Like countless cinematic inventors before him, from absent-minded Fred MacMurray to Pee-wee Herman, Jimmy Neutron lives in a pleasant 'burb (known as Retroville), where he has devised numerous high-tech devices to perform such banal functions as shoelace-tying and tooth-brushing. (Jimmy's most unusual addition to the invention canon is a bubble gum that transforms into a bouncy mode of transportation--until it pops, that is.) At the start of the film, he's flying a homemade rocket ship to the edge of the atmosphere, where he'll launch a satellite made out of a toaster into deep space. Jimmy fails to heed the admonition of his parents that sending a satellite with a message of peace into the universe is nothing more than a violation of their long-standing warning not to talk to strangers.
As it turns out, the elders are absolutely correct: The satellite is received by the demented alien King Goobot (Patrick Stewart, out-Shatnering his Star Trek predecessor) and sidekick Ooblar (Martin Short), who look like bronzed vending-machine plastic eggs filled with slime. On a night when Jimmy and the other neighborhood kids have secretly sneaked out to the opening of a new amusement park, Goobot leads his armada of chicken-shaped warships to Retroville, where he kidnaps all the adults to use as food for the giant mutant bird his race worships. Jimmy and friends are overjoyed the following morning to find their parents gone, but without adults around, everyone's soon complaining of tummy aches and skinned knees. In gloriously improbable fashion, it's up to Jimmy to build a space armada to the alien planet and save the day.
From there (hell, even before there) the movie's essentially a series of high-speed, dizzying rocket chases that should keep the young'uns perfectly quiet, unless they're easily susceptible to motion sickness, in which case, don't order the large popcorn. The soundtrack's laden with de rigueur pop songs--mostly from the likes of Britney Spears and 'N Sync, with one incredibly incongruous number from the Ramones thrown in--but unlike in Shrek, they're kept in the background and don't obnoxiously overpower the scenes they score. Pop-cultural references also are kept subtle and minimal: Goobot's world is basically Star Wars' Coruscant with a touch of 5,000 Fingers of Dr. T, the token black girl mans a starship communications station with an earpiece patterned on Lieutenant Uhura's, and the ghost story told around a campfire is The Blair Witch Project.
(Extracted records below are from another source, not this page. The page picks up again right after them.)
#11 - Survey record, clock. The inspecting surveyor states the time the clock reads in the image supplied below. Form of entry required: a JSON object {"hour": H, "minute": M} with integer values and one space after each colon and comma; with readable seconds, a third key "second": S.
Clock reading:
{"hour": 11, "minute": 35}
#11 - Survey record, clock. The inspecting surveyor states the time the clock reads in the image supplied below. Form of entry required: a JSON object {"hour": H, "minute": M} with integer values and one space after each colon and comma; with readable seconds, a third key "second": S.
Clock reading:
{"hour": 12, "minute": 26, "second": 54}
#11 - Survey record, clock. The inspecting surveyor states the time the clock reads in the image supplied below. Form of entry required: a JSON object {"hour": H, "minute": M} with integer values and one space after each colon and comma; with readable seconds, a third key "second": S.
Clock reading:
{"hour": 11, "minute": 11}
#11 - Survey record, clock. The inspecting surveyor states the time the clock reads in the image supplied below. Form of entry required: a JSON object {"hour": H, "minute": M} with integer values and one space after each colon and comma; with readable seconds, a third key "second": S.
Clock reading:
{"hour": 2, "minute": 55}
Even most of the film's throwaway gags are inventive: Jimmy's parents read from a self-help book titled Unwrapping Your Gifted Child.
The film's highlight is the amusement-park sequence, especially the park, which is eventually torn apart and rebuilt into Jimmy's space fleet. (It looks like something Tim Burton would put in a film if live-action costs weren't prohibitive; imagine the run-down zoo from Batman Returns or the opening-credit sequence of Ed Wood as fully functioning neon tourist trap.) As spaceships, the rides--which include Octo-Puke, Bat Outta Heck, Show Me the Mummy and the giant detached-retina-shaped cable car Eye in the Sky--still move like rides, which is hell for the kids forced to fly through the galaxy on the ever-faster-spinning super swings.
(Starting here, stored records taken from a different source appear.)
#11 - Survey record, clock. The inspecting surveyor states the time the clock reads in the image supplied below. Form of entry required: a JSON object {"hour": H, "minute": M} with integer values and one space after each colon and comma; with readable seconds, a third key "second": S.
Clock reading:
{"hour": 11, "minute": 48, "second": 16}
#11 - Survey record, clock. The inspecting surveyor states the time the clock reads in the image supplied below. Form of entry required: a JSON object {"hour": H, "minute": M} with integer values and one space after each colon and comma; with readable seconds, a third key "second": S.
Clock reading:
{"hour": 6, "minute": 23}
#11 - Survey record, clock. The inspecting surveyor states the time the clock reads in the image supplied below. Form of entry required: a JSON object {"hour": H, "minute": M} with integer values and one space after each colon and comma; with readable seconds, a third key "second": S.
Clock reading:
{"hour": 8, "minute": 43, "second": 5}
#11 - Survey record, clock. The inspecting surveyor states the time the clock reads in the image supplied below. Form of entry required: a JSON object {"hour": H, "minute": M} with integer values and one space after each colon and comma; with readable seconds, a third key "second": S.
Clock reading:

It's a shame this film isn't made entirely to stand alone but is instead the launch of a juggernaut that will include a TV show, Web 'toons and endless merchandise. Even the advertising for the movie includes a series of giant banners that look like toy ads, while the trailer has been running in theaters in front of just about every kids' movie since March (thankfully, very little of the irritating material it shows actually made the final cut of the film). As a kids' movie, it's a zippy diversion. But if you're taking the little ones, clutch that wallet extra tight.